With the pictures set aside, reproduce each entry precisely as it reads.

========================================================================

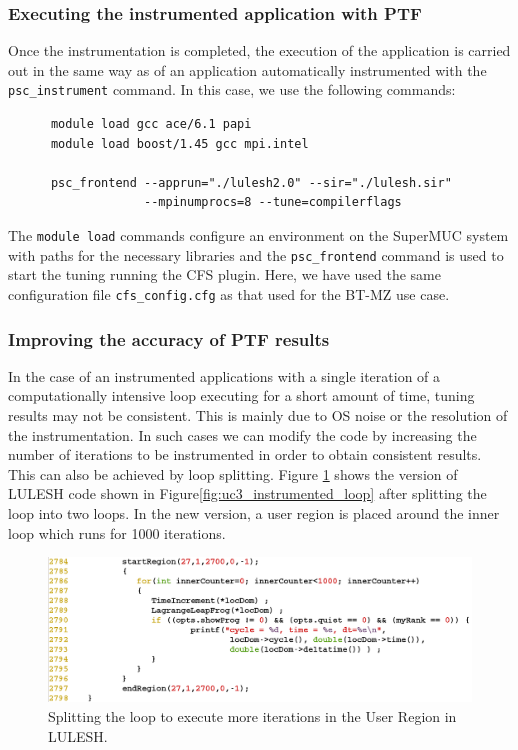 \subsubsection{Executing the instrumented application with PTF}

Once the instrumentation is completed, the execution of the application is carried out in the same way as of an application automatically instrumented with the {\tt psc\_instrument} command. In this case, we use the following commands:

\begin{verbatim}
      module load gcc ace/6.1 papi
      module load boost/1.45 gcc mpi.intel
      
      psc_frontend --apprun="./lulesh2.0" --sir="./lulesh.sir"
                   --mpinumprocs=8 --tune=compilerflags
\end{verbatim}

The \texttt{module load} commands configure an environment on the SuperMUC system with paths for the necessary libraries and the \texttt{psc\_frontend} command is used to start the tuning running the CFS plugin. Here, we have used the same configuration file {\tt cfs\_config.cfg} as that used for the BT-MZ use case.
		
	
\subsubsection{Improving the accuracy of PTF results}
In the case of an instrumented applications with a single iteration of a computationally intensive loop executing for a short amount of time, tuning results may not be consistent. This is mainly due to OS noise or the resolution of the instrumentation. In such cases we can modify the code by increasing the number of iterations to be instrumented in order to obtain consistent results. This can also be achieved by loop splitting. Figure \ref{fig:lulesh_split_loop.png} shows the version of LULESH code shown in Figure\ref{fig:uc3_instrumented_loop} after splitting the loop into two loops. In the new version, a user region is placed around the inner loop which runs for 1000 iterations.

\begin{figure}[H]
	\centering
	\includegraphics[width=\textwidth]{../BPG/images/lulesh_split_loop.png}
	\caption{Splitting the loop to execute more iterations in the User Region in LULESH.}
	\label{fig:lulesh_split_loop.png}
\end{figure}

========================================================================

RESULT FOR THIS TASK:
 \subsubsection{Executing the instrumented application with PTF}

Once the instrumentation is completed, the execution of the application is carried out in the same way as of an application automatically instrumented with the {\tt psc\_instrument} command. In this case, we use the following commands:

\begin{verbatim}
      module load gcc ace/6.1 papi
      module load boost/1.45 gcc mpi.intel
      
      psc_frontend --apprun="./lulesh2.0" --sir="./lulesh.sir"
                   --mpinumprocs=8 --tune=compilerflags
\end{verbatim}

The \texttt{module load} commands configure an environment on the SuperMUC system with paths for the necessary libraries and the \texttt{psc\_frontend} command is used to start the tuning running the CFS plugin. Here, we have used the same configuration file {\tt cfs\_config.cfg} as that used for the BT-MZ use case.
		
	
\subsubsection{Improving the accuracy of PTF results}
In the case of an instrumented applications with a single iteration of a computationally intensive loop executing for a short amount of time, tuning results may not be consistent. This is mainly due to OS noise or the resolution of the instrumentation. In such cases we can modify the code by increasing the number of iterations to be instrumented in order to obtain consistent results. This can also be achieved by loop splitting. Figure \ref{fig:lulesh_split_loop.png} shows the version of LULESH code shown in Figure\ref{fig:uc3_instrumented_loop} after splitting the loop into two loops. In the new version, a user region is placed around the inner loop which runs for 1000 iterations.

\begin{figure}[H]
	\centering
	\includegraphics[width=\textwidth]{../BPG/images/lulesh_split_loop.png}
	\caption{Splitting the loop to execute more iterations in the User Region in LULESH.}
	\label{fig:lulesh_split_loop.png}
\end{figure}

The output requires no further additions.